From the data below, set down exactly the lines between the one holding "L SILENCIO sobre" and the one holding "Produktbeschreibung", inclusive, and no others.
[Recorded data]
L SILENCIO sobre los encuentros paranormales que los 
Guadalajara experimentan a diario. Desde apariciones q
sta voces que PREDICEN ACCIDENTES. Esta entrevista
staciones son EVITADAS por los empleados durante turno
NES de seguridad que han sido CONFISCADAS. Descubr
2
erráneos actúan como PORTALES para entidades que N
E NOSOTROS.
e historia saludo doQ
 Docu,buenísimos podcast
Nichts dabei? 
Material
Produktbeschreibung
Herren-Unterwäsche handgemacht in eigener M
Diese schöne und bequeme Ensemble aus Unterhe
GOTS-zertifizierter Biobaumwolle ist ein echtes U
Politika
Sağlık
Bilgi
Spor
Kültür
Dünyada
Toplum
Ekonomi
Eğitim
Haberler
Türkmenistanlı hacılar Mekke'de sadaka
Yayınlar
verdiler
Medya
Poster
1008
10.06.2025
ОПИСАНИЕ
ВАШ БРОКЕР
[/Recorded data]
[Recorded data]
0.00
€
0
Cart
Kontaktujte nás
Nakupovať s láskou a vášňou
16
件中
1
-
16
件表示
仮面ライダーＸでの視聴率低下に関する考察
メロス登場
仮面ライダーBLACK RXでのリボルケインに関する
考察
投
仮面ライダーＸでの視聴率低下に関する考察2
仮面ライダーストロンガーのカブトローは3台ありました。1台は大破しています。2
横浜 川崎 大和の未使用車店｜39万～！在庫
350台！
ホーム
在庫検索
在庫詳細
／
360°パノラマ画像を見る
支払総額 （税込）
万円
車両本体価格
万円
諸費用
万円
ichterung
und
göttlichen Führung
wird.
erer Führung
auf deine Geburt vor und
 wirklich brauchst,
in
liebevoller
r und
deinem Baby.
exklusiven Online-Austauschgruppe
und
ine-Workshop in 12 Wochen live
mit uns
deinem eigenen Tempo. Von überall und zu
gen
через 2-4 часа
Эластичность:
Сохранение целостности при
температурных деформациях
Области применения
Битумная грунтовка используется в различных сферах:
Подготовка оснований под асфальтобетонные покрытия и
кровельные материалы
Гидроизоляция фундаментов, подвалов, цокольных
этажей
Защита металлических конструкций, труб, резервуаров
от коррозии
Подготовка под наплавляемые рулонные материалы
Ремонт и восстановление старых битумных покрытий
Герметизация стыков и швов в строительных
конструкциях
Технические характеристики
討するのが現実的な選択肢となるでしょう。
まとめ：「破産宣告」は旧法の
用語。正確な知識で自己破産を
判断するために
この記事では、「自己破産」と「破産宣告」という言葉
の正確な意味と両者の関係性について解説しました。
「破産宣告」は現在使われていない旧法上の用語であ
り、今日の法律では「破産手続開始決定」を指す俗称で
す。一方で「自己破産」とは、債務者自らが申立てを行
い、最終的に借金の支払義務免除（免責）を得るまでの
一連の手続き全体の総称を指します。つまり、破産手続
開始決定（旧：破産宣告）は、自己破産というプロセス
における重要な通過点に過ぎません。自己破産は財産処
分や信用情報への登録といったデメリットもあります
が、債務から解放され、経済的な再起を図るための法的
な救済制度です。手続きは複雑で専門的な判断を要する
[/Recorded data]
[Recorded data]
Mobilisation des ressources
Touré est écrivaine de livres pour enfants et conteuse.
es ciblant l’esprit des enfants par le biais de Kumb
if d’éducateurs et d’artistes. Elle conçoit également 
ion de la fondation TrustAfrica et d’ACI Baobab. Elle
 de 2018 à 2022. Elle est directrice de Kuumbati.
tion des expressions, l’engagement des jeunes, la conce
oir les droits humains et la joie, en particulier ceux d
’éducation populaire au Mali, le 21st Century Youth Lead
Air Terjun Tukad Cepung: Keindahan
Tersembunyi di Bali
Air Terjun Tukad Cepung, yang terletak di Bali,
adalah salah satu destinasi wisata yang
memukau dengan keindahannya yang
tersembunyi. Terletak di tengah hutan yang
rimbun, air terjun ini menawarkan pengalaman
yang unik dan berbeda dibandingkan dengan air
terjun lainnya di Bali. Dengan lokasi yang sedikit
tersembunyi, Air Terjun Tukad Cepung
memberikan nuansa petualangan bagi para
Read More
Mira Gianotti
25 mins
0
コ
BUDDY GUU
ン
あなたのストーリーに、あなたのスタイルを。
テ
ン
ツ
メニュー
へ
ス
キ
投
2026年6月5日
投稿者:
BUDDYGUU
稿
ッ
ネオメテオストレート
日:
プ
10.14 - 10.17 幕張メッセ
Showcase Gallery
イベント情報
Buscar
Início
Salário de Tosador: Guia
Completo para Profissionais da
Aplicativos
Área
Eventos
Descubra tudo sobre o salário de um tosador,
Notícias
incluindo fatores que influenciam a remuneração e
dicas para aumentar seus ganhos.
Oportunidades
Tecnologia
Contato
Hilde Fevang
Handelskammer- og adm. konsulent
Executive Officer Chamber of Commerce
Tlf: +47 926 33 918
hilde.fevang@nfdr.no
[/Recorded data]
**Written response**
L SILENCIO sobre los encuentros paranormales que los 
Guadalajara experimentan a diario. Desde apariciones q
sta voces que PREDICEN ACCIDENTES. Esta entrevista
staciones son EVITADAS por los empleados durante turno
NES de seguridad que han sido CONFISCADAS. Descubr
2
erráneos actúan como PORTALES para entidades que N
E NOSOTROS.
e historia saludo doQ
 Docu,buenísimos podcast
Nichts dabei? 
Material
Produktbeschreibung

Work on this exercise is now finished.